Gas market regulators and observers have been warning for several years that the rapid shift toward reliance on natural gas was creating a risk of shortages in the event of unplanned demand shocks. A series of mild winters in the 2010s reduced demand for heating, freeing up supplies and pipeline capacity for power generation.
Even last winter’s supply constraints in New England, which led to several episodes of plants being unable to secure fuel to operate, seemed to have little impact elsewhere in the country, even though officials such as Federal Energy Regulatory Commission (FERC) commissioner Phillip Moeller warned that other areas were at risk of similar disruptions.
Those warnings proved prophetic this winter.
Driven by unusually cold weather and a series of brutal winter storms—dubbed the Polar Vortex—January set a parade of records for natural gas demand. According to Bentek Energy, last month saw seven out of the top 10 demand days on record, reaching an all-time high of 78.3 billion cubic feet (Bcf _on Jan. 7. Demand averaged 102 billion cubic feet per day (Bcf/d), nearly 8 Bcf/d higher than the previous high. The January total of 3,162 Bcf was also 241 Bcf higher than any other month on record, according to Bentek data.

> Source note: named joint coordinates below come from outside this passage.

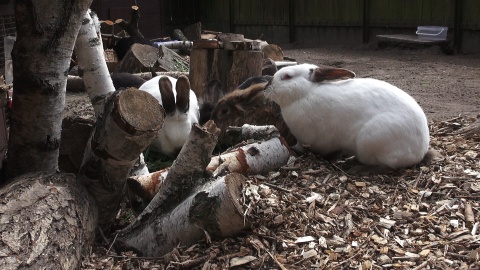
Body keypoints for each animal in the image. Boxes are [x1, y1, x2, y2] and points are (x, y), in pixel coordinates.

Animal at [264, 63, 430, 171]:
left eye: (287, 76)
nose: (266, 87)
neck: (306, 93)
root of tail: (421, 150)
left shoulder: (314, 140)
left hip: (370, 141)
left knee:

Spot prices for natural gas hit records near $100 per million British thermal units (MMBtu) in several areas, while Henry Hub prices topped $5.60/MMBtu the last week of the month, a level not seen since early 2010. Natural gas storage levels fell to 1,923 Bcf on Jan. 31, according to the Energy Information Administration (EIA)—a drop of almost 1,000 Bcf for the month. That figure represents the lowest level since last May, and the lowest for an end-of-January total since 2004. Cumulative net withdrawals for the 2013–2014 season have already set an all-time record, the EIA said on Jan. 17.
Pulling the Plug
As might be expected, the impact on the power generation sector has been intense.

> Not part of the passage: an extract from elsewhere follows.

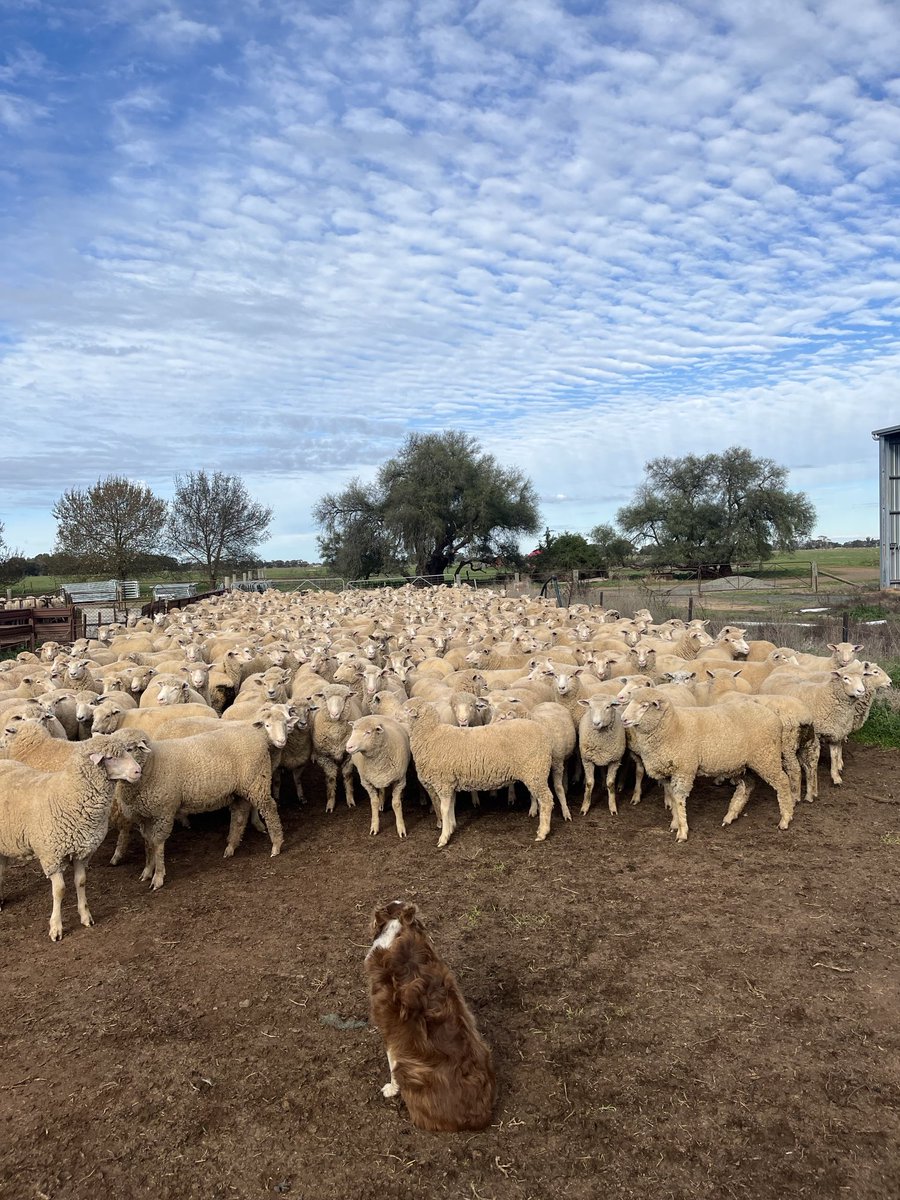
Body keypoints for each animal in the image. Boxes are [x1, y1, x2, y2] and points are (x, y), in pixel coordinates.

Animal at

Numerous pipeline companies had to issue operational flow orders restricting delivery, and no interruptible service was available on the worst days of the Polar Vortex. According to estimates by consulting firm ICF International, PJM lost 20% of its capacity on Jan. 7—38 GW. The Midwest Independent System Operator (MISO) was also hit hard, losing 28 GW, also around 20% of its total. The New York Independent System Operator (NYISO) lost around 10%, about 4 GW. ISO-New England (ISO-NE), having boosted its dual-fuel capacity after last winter’s debacle, was successfully able to transition to fuel oil, and lost only about 1.5 GW of capacity, around 5%. Even the Electric Reliability Council of Texas (ERCOT) lost about 5% of its capacity. While not all of this lost capacity was due to gas shortages, the lack of fuel was a major factor.
To put those figures in perspective, PJM had never lost more 9% of its capacity due to weather. Even with the lost capacity, PJM, NYISO, MISO, ISO-NE, and ERCOT all set or neared records for peak demand.

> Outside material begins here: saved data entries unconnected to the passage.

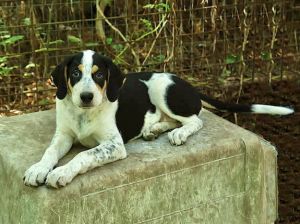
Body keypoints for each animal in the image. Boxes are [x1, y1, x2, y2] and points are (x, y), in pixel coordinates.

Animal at [24, 50, 296, 188]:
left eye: (100, 75)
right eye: (75, 73)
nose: (87, 96)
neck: (84, 113)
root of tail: (189, 85)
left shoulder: (114, 145)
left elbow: (84, 155)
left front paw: (61, 172)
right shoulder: (63, 135)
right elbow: (50, 152)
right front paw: (38, 169)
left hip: (161, 89)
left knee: (195, 121)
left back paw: (177, 133)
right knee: (175, 120)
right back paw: (153, 130)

Yet even when the severe weather eased, the impact continued to be felt. The enormous demand for gas sent ripples across the country, and CA-ISO, though largely spared the blast of cold that hit the rest of the nation, still found itself short of gas. On Feb. 6, CAISO was forced to issue a conservation alert because of gas shortages in Southern California.
The chaos in the gas market sent wholesale electricity prices skyrocketing across the country. Day-ahead prices topped $500/MWh on several days. On January 23, 2013, PJM had to seek FERC approval to exceed its electricity price cap of $1,000/MWh in attempt to boost power supplies. Real-time, hourly prices during Jan. 7-8 climbed into the $800/MWh range, with 15-minute periods topping $2,000/MWh.
January’s events have renewed concerns about a too-rapid shift toward reliance on natural gas. ICF International noted that had planned and projected coal plant retirements in PJM already occurred this winter, the region would likely have suffered rolling blackouts on the worst days.
“Higher-than-bargained-for electricity costs and an unreliable gird are part and parcel of what will happen as coal-fueled power goes offline,” Laura Sheehan, senior vice president of communications for the American Coalition for Clean Coal Electricity told POWER. “This has been predicted for years and what we are experiencing now is likely to become even more prevalent as more coal is forced offline due to unachievable EPA carbon regulations.”
President Obama discussed natural gas briefly in his State of the Union address on Jan. 29, pledging to support new petrochemical plants and natural gas vehicles. There was no mention of the month’s events.